Are you sure there are logs being sent?

[thanigaivel.a]

uploaded the current logstash log

[thanigaivel.a]

It looks again its not receiving logs, and though we provided enough ram and cpu, utilization seems to be very high. Always, cpu is higher than 150%.

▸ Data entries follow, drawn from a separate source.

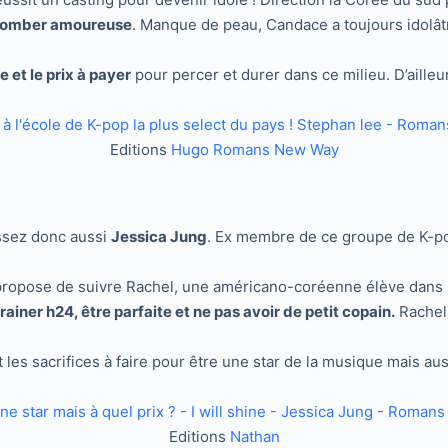
de tomber amoureuse
. Manque de peau, Candace a toujours idolâ
 et le prix à payer
pour percer et durer dans ce milieu. D’ailleu
Editions
Hugo Romans New Way
g
ssez donc aussi
Jessica Jung
. Ex membre de ce groupe de K-
ropose de suivre Rachel, une américano-coréenne élève dans u
trainer h24, être parfaite et ne pas avoir de petit copain.
Rachel 
les sacrifices à faire pour être une star de la musique mais aus
Editions
Nathan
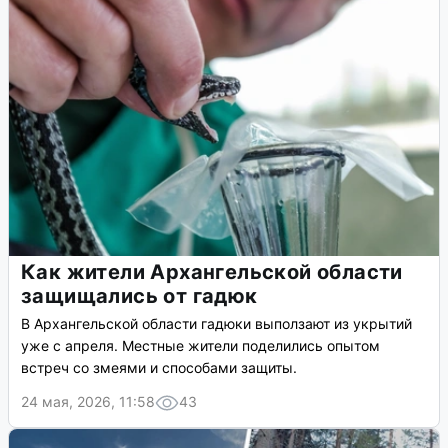
Как жители Архангельской области
защищались от гадюк
В Архангельской области гадюки выползают из укрытий
уже с апреля. Местные жители поделились опытом
встреч со змеями и способами защиты.
24 мая, 2026, 11:58
43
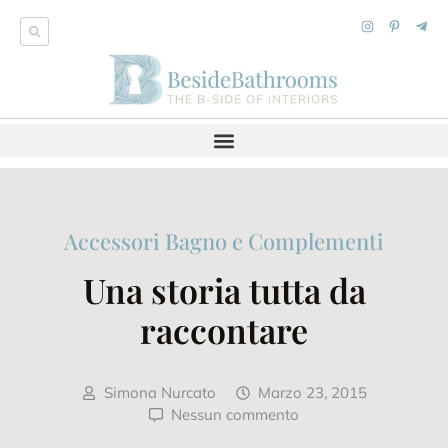
Accessori Bagno e Complementi
Una storia tutta da
raccontare
Simona Nurcato
Marzo 23, 2015
Nessun commento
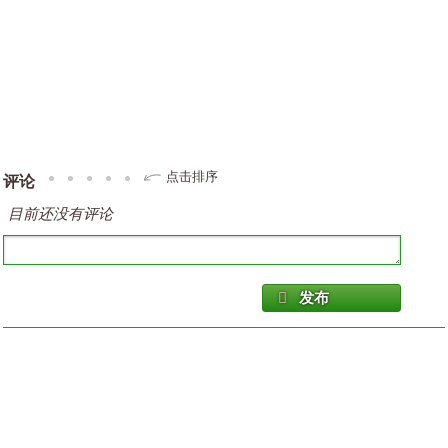
点击排序
评论
目前还没有评论
发布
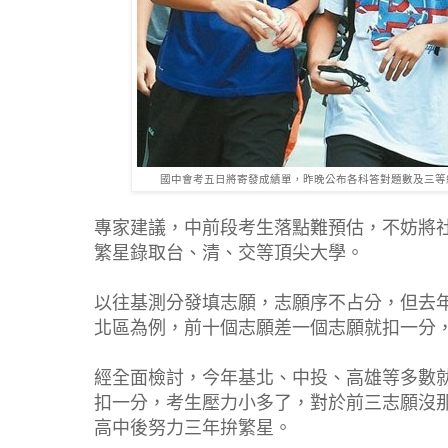
國中會考五日將寄發成績單，昨晚公布各科答對題數及三等
專家建議，中前段考生落點難預估，不妨將
繁星錄取台、清、交等頂尖大學。
以往基測分發填志願，志願序不占分，但去
北區為例，前十個志願差一個志願就扣一分
經全面檢討，今年基北、中投、高雄等多數
扣一分，考生壓力小多了，對於前三志願沒
高中後努力三年拚繁星。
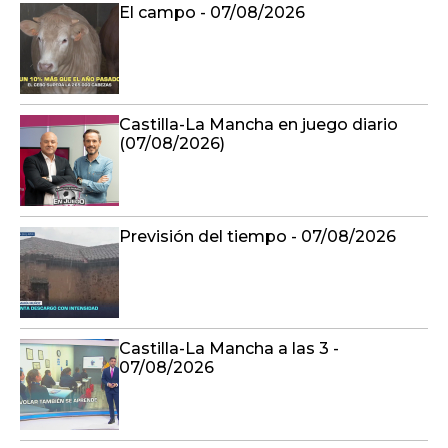
El campo - 07/08/2026
Castilla-La Mancha en juego diario
(07/08/2026)
Previsión del tiempo - 07/08/2026
Castilla-La Mancha a las 3 -
07/08/2026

[root@usa0300lv6332 logstash]# free -m
total used free shared buff/cache available
Mem: 15900 8883 139 47 6877 6461
Swap: 3999 43 3956
[root@usa0300lv6332 logstash]#

[root@usa0300lv6332 logstash]# top
top - 16:31:18 up 1 day, 27 min, 2 users, load average: 2.32, 2.32, 2.31
Tasks: 288 total, 1 running, 287 sleeping, 0 stopped, 0 zombie
%Cpu(s): 22.3 us, 0.3 sy, 0.0 ni, 77.3 id, 0.0 wa, 0.0 hi, 0.0 si, 0.0 st
KiB Mem : 16282608 total, 118568 free, 9109212 used, 7054828 buff/cache
KiB Swap: 4095996 total, 4051452 free, 44544 used. 6604452 avail Mem

PID USER PR NI VIRT RES SHR S %CPU %MEM TIME+ COMMAND
1749 nagios 20 0 53.987g 7.410g 138808 S 176.8 47.7 2793:32 java

[scottwilkerson]

While 150% isn't that high is you have several processors, which is causing that, ?

Code: Select all

ps aux| grep java

[mcapra]

I've seen this before:

Code: Select all

MapperParsingException[failed to parse [timestamp]]; nested: MapperParsingException[failed to parse date field [Jun 18 04:50:35], tried both date format [dateOptionalTime], and timestamp number with locale []]; nested: IllegalArgumentException[Invalid format: \"Jun 18 04:50:35\"];

I'd make absolutely certain the logs you're sending to syslog inputs are RFC3164 compliant. Or, alternatively, send the non-compliant logs to a generic tcp or udp input instead.

[scottwilkerson]

And based on these invalid formats, it is possible that the logs are being put into indexes with the incorrect dates.

Also, the error above is from Jun 18 which would be recorded in the index 3 weeks ago.